## Your instructions
The expected response is an exact repetition of every record, with images excluded.

* * *

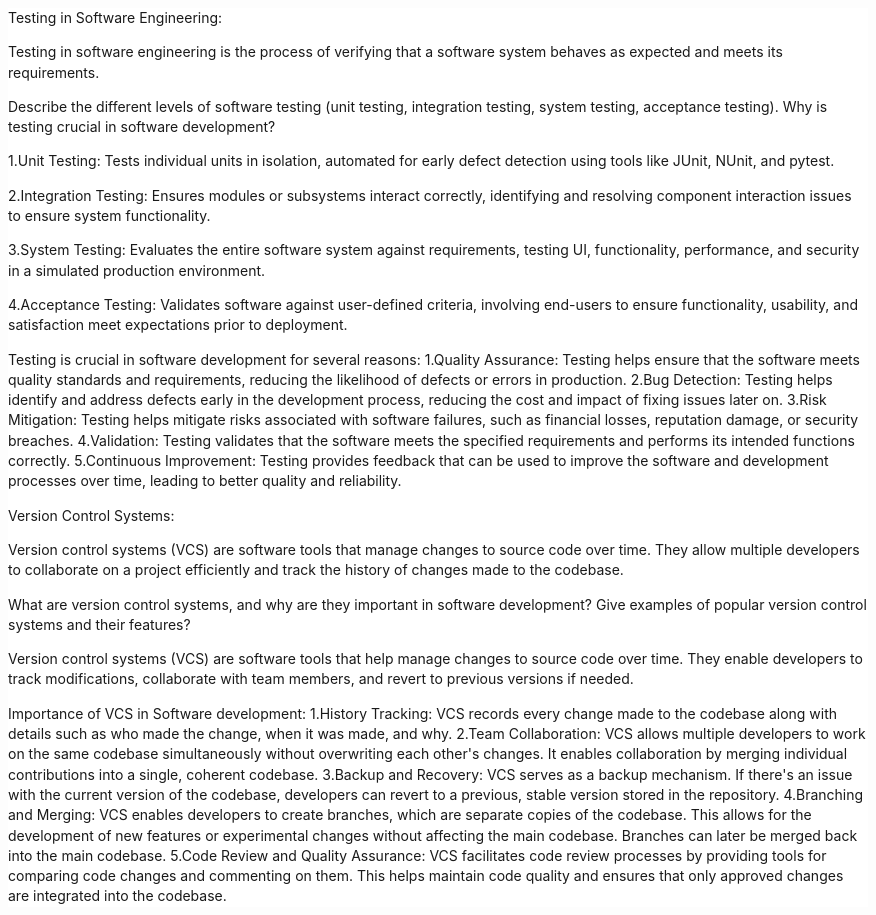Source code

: Testing in Software Engineering:

Testing in software engineering is the process of verifying that a software system behaves as expected and meets its requirements.

Describe the different levels of software testing (unit testing, integration testing, system testing, acceptance testing). Why is testing crucial in software development?

1.Unit Testing: Tests individual units in isolation, automated for early defect detection using tools like JUnit, NUnit, and pytest.

2.Integration Testing: Ensures modules or subsystems interact correctly, identifying and resolving component interaction issues to ensure system functionality.

3.System Testing: Evaluates the entire software system against requirements, testing UI, functionality, performance, and security in a simulated production environment.

4.Acceptance Testing: Validates software against user-defined criteria, involving end-users to ensure functionality, usability, and satisfaction meet expectations prior to deployment.

Testing is crucial in software development for several reasons:
1.Quality Assurance: Testing helps ensure that the software meets quality standards and requirements, reducing the likelihood of defects or errors in production.
2.Bug Detection: Testing helps identify and address defects early in the development process, reducing the cost and impact of fixing issues later on.
3.Risk Mitigation: Testing helps mitigate risks associated with software failures, such as financial losses, reputation damage, or security breaches.
4.Validation: Testing validates that the software meets the specified requirements and performs its intended functions correctly.
5.Continuous Improvement: Testing provides feedback that can be used to improve the software and development processes over time, leading to better quality and reliability.

Version Control Systems:

Version control systems (VCS) are software tools that manage changes to source code over time. They allow multiple developers to collaborate on a project efficiently and track the history of changes made to the codebase. 

What are version control systems, and why are they important in software development? Give examples of popular version control systems and their features?

Version control systems (VCS) are software tools that help manage changes to source code over time. They enable developers to track modifications, collaborate with team members, and revert to previous versions if needed.

 Importance of VCS in Software development:
1.History Tracking: VCS records every change made to the codebase along with details such as who made the change, when it was made, and why.
2.Team Collaboration: VCS allows multiple developers to work on the same codebase simultaneously without overwriting each other's changes. It enables collaboration by merging individual contributions into a single, coherent codebase.
3.Backup and Recovery: VCS serves as a backup mechanism. If there's an issue with the current version of the codebase, developers can revert to a previous, stable version stored in the repository.
4.Branching and Merging: VCS enables developers to create branches, which are separate copies of the codebase. This allows for the development of new features or experimental changes without affecting the main codebase. Branches can later be merged back into the main codebase.
5.Code Review and Quality Assurance: VCS facilitates code review processes by providing tools for comparing code changes and commenting on them. This helps maintain code quality and ensures that only approved changes are integrated into the codebase.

* * *

## Written reply
Source code

: Testing in Software Engineering:

Testing in software engineering is the process of verifying that a software system behaves as expected and meets its requirements.

Describe the different levels of software testing (unit testing, integration testing, system testing, acceptance testing). Why is testing crucial in software development?

1.Unit Testing: Tests individual units in isolation, automated for early defect detection using tools like JUnit, NUnit, and pytest.

2.Integration Testing: Ensures modules or subsystems interact correctly, identifying and resolving component interaction issues to ensure system functionality.

3.System Testing: Evaluates the entire software system against requirements, testing UI, functionality, performance, and security in a simulated production environment.

4.Acceptance Testing: Validates software against user-defined criteria, involving end-users to ensure functionality, usability, and satisfaction meet expectations prior to deployment.

Testing is crucial in software development for several reasons:
1.Quality Assurance: Testing helps ensure that the software meets quality standards and requirements, reducing the likelihood of defects or errors in production.
2.Bug Detection: Testing helps identify and address defects early in the development process, reducing the cost and impact of fixing issues later on.
3.Risk Mitigation: Testing helps mitigate risks associated with software failures, such as financial losses, reputation damage, or security breaches.
4.Validation: Testing validates that the software meets the specified requirements and performs its intended functions correctly.
5.Continuous Improvement: Testing provides feedback that can be used to improve the software and development processes over time, leading to better quality and reliability.

Version Control Systems:

Version control systems (VCS) are software tools that manage changes to source code over time. They allow multiple developers to collaborate on a project efficiently and track the history of changes made to the codebase. 

What are version control systems, and why are they important in software development? Give examples of popular version control systems and their features?

Version control systems (VCS) are software tools that help manage changes to source code over time. They enable developers to track modifications, collaborate with team members, and revert to previous versions if needed.

 Importance of VCS in Software development:
1.History Tracking: VCS records every change made to the codebase along with details such as who made the change, when it was made, and why.
2.Team Collaboration: VCS allows multiple developers to work on the same codebase simultaneously without overwriting each other's changes. It enables collaboration by merging individual contributions into a single, coherent codebase.
3.Backup and Recovery: VCS serves as a backup mechanism. If there's an issue with the current version of the codebase, developers can revert to a previous, stable version stored in the repository.
4.Branching and Merging: VCS enables developers to create branches, which are separate copies of the codebase. This allows for the development of new features or experimental changes without affecting the main codebase. Branches can later be merged back into the main codebase.
5.Code Review and Quality Assurance: VCS facilitates code review processes by providing tools for comparing code changes and commenting on them. This helps maintain code quality and ensures that only approved changes are integrated into the codebase.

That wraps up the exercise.